▶ **Exercise brief**
Your result should be the lines holding the word "compared", copied from the entries below.

▶ **Study material**
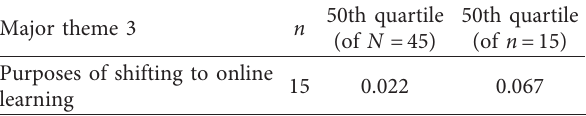
Table 7: 50th quartiles for purposes of shifting to online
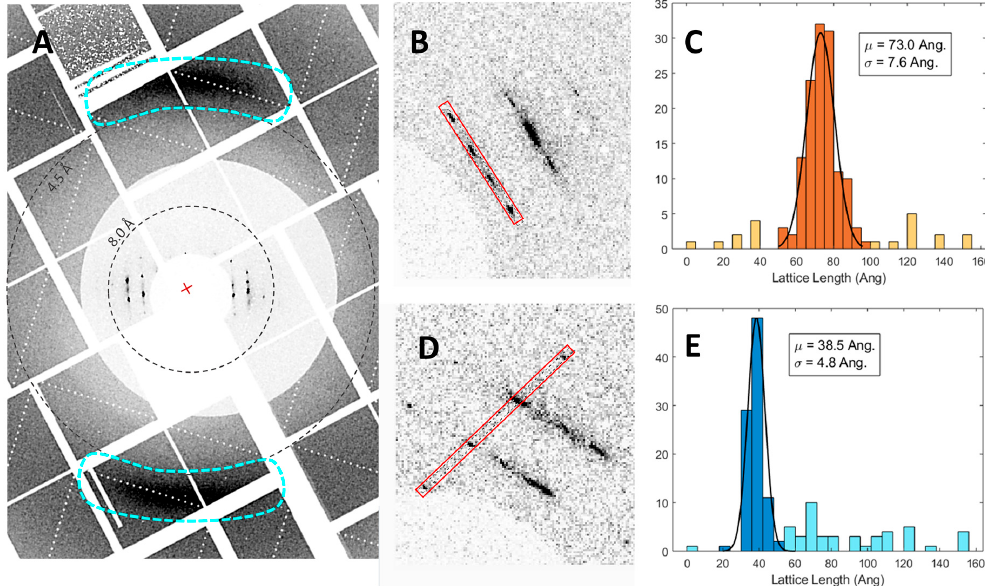
Figure 4. An example of hits collected at MFX for S816-4 ApoA1 at MFX showing ( A ) anisotropic di ff raction and di ff use features at 4.2 Å, and averaging of signal intensities along ( B ) layer lines and ( D ) an orthogonal crystallographic axis. The equivalent histograms of the reflection spacing measured from ( B ) and ( D ) are shown in ( C ) and ( E ),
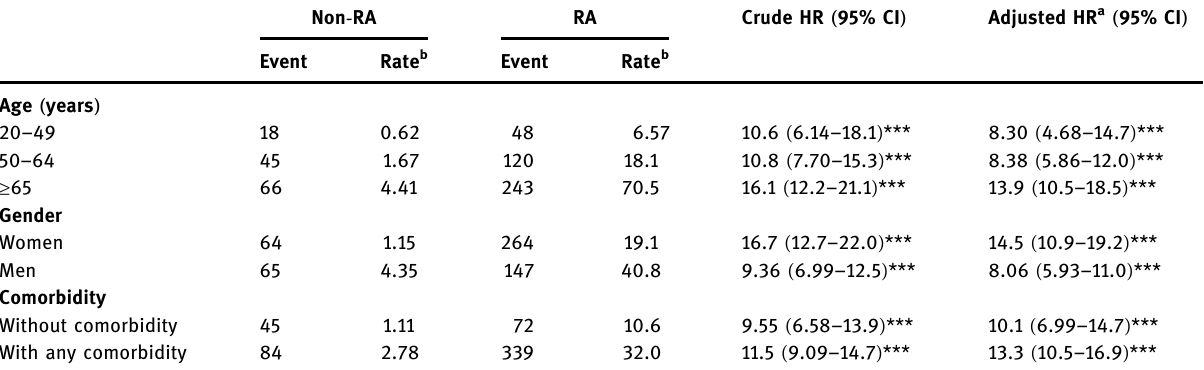
Table 3: Incidences and hazard ratios of empyema for patients with RA compared to those without RA Non - RA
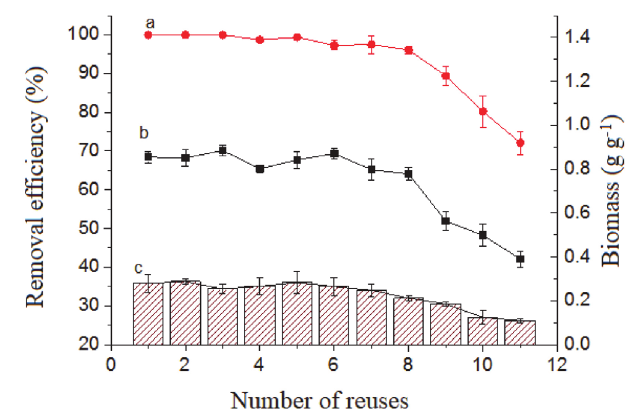
Fig. 9 – Effect of reuse number on AN removal (a), TN re- moval (b) and Biomass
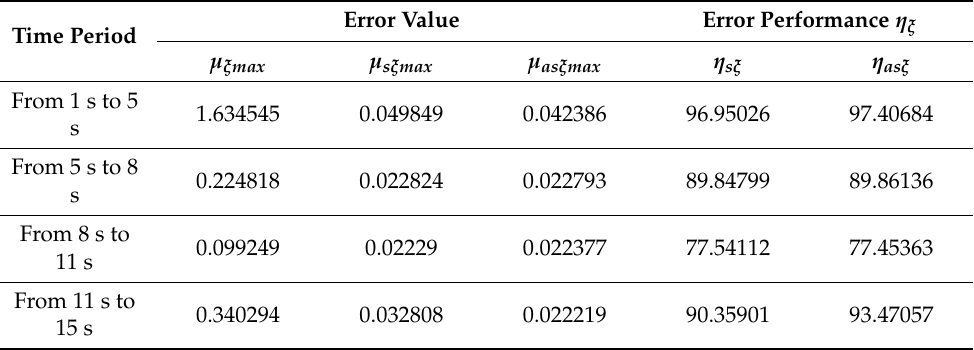
Table 2. An evaluation of the error performance using the fault compensation compared to the PID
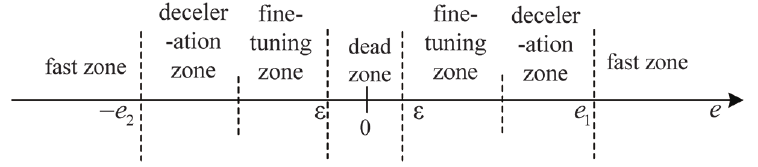
Figure 14. Optimal control strategy of pneumatic control valve.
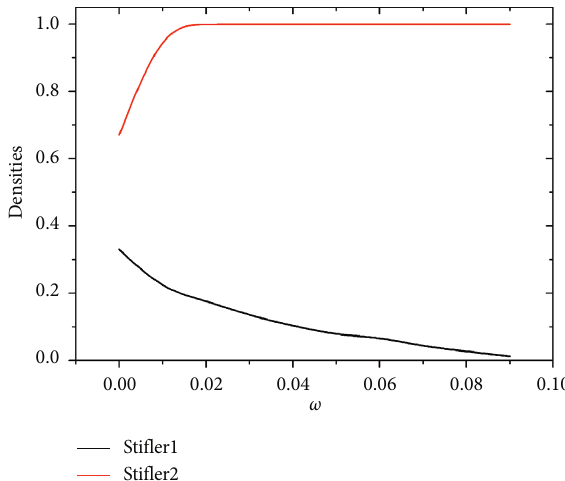
Figure 9: Density of spreader1 over time for different values of 〈 k 〉 . Figure 10: Density of stifler1 and stifler2 for different values of ω at steady state.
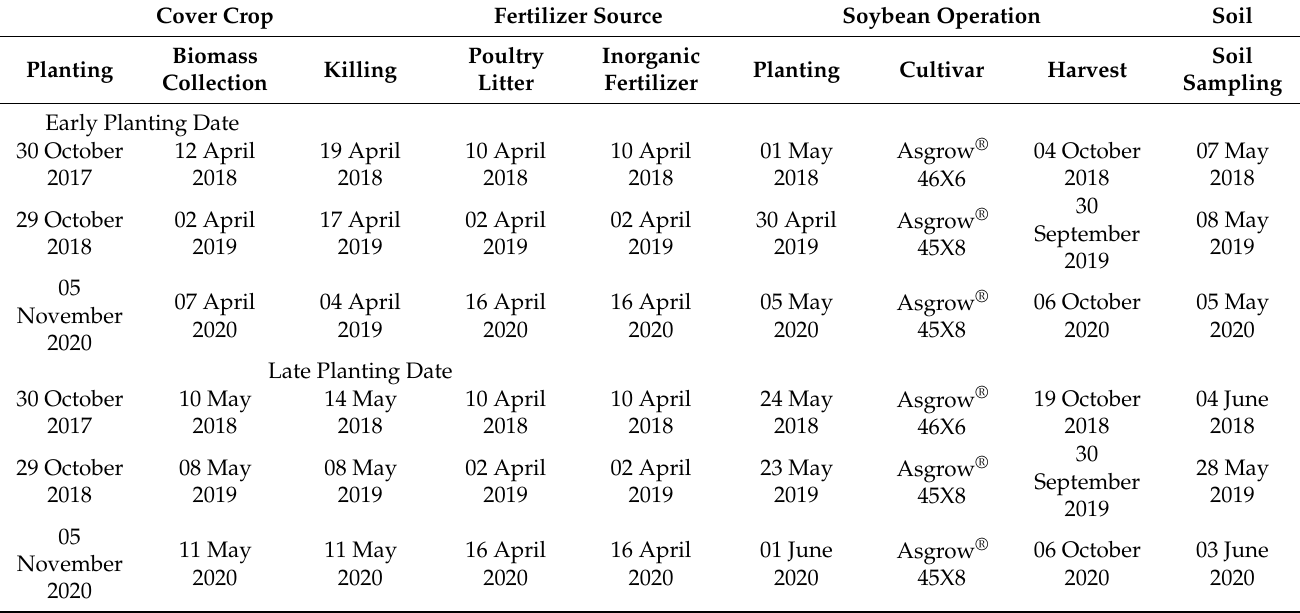
Table 2. Cover crop and soybean operation, fertilizer application and soil sampling dates from early and late planting dates in Pontotoc,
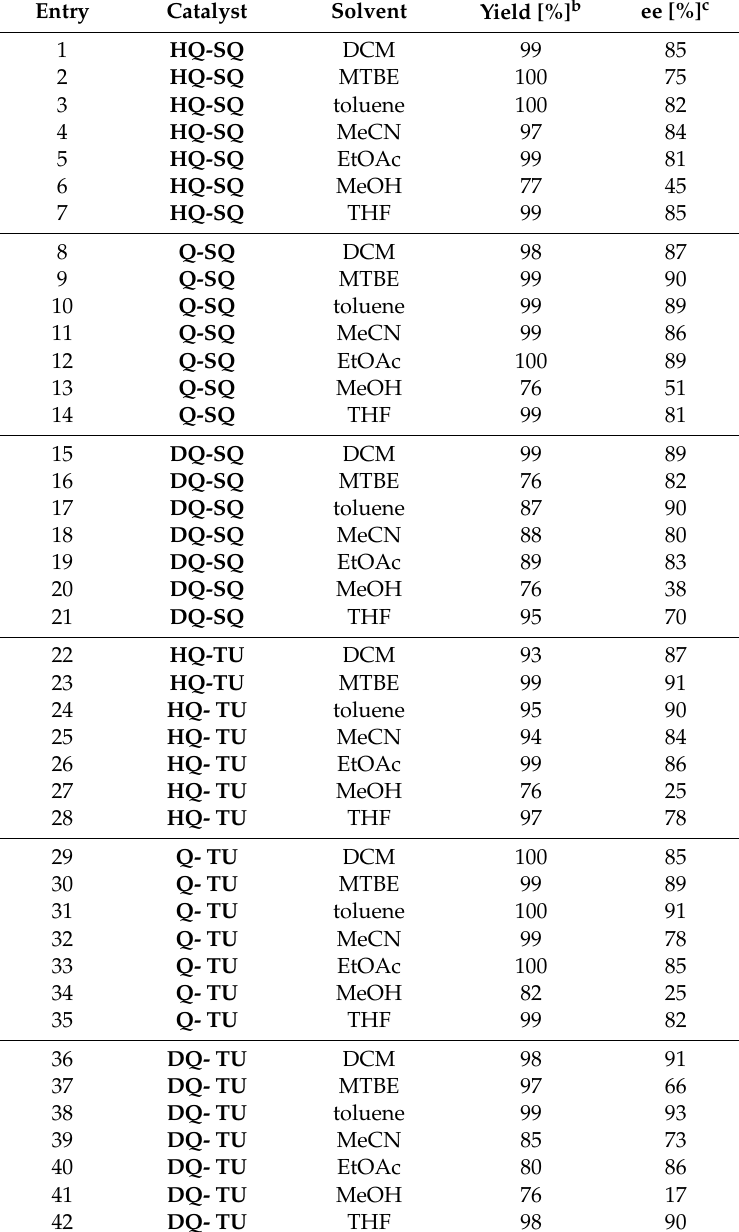
Table 3. Catalysts applied in Michael addition using trans - β -nitrostyrene ( 1 ) and pentane-2,4-dione ( 2 ) a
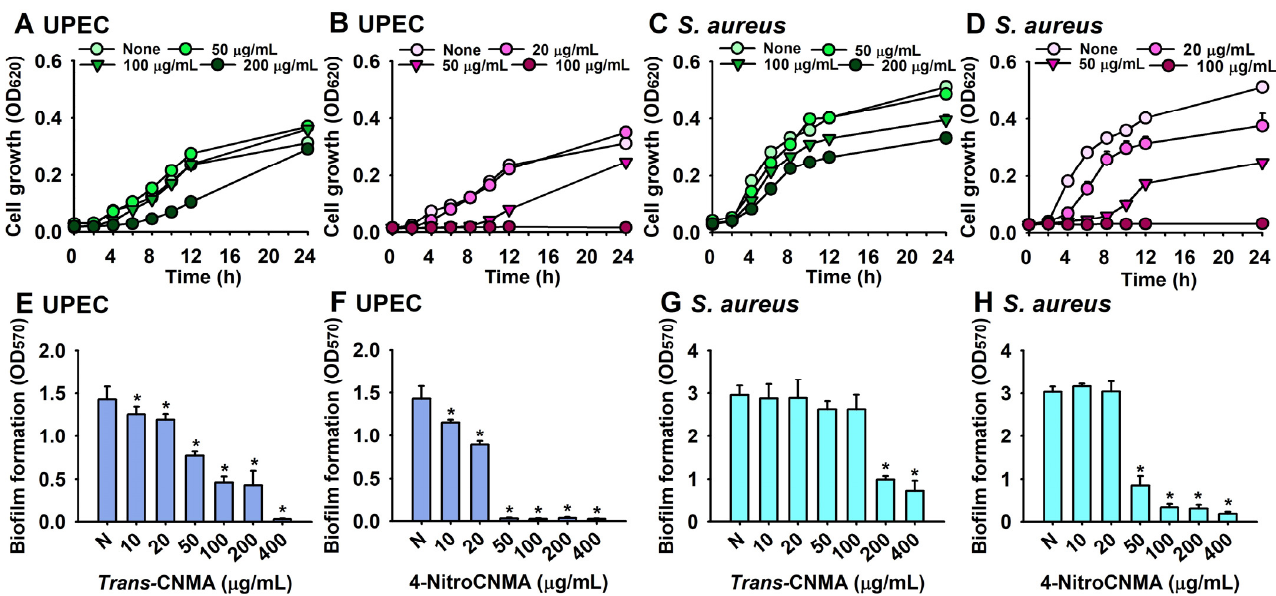
Figure 2. Planktonic cell growth in the presence of trans -CNMA or 4-nitroCNMA against UPEC in NB medium ( A , B ) and S. aureus in LB medium ( C , D ). Antibiofilm activities of trans -CNMA and 4-nitroCNMA against UPEC ( E , F ) and S. aureus ( G , H ). Error bars indicate standard deviations. * p < 0.05 vs. nontreated controls (None).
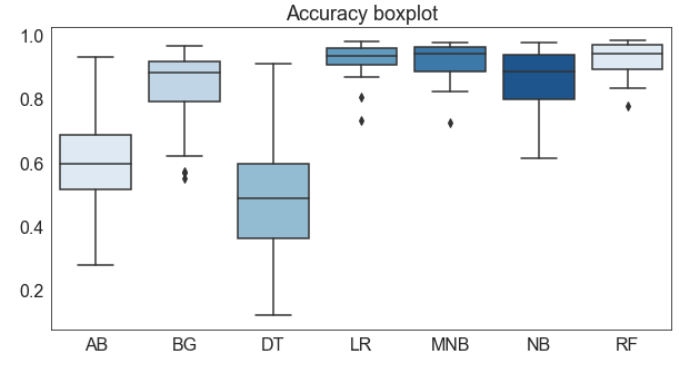
Figure 11. Accuracy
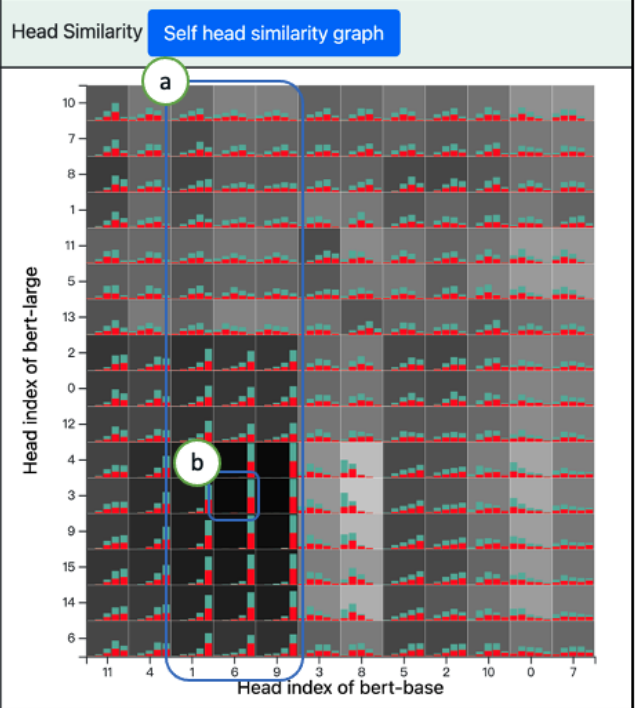
Figure 7. Head similarity graph. After clicking a layer combination in the layer similarity graph, this graph will be shown. The graph shows the similarity for all head combinations and the similarity distribution of instances. The color represents the ground truth label of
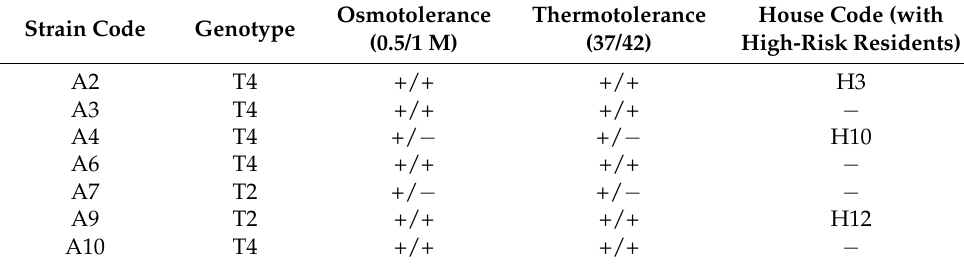
Table 4. Data regarding the pathogenicity of Acanthamoeba spp. using a tolerance test. Strain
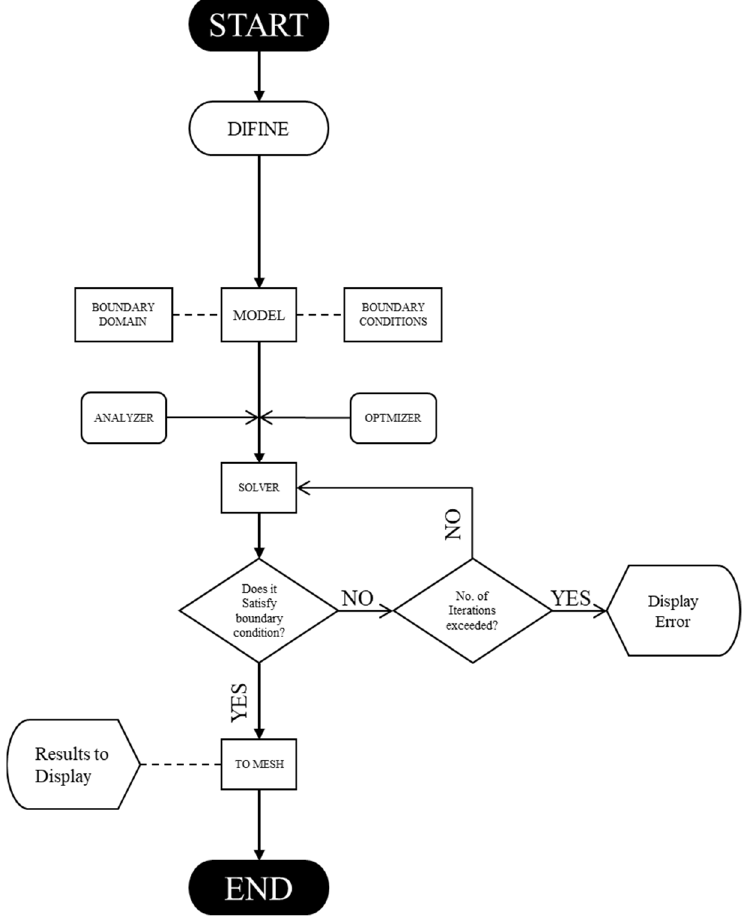
Figure 1. Process map for the flow of optimisation using Rhino 7.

▶ **Exercise result**
Table 3: Incidences and hazard ratios of empyema for patients with RA compared to those without RA Non - RA
Table 2. An evaluation of the error performance using the fault compensation compared to the PID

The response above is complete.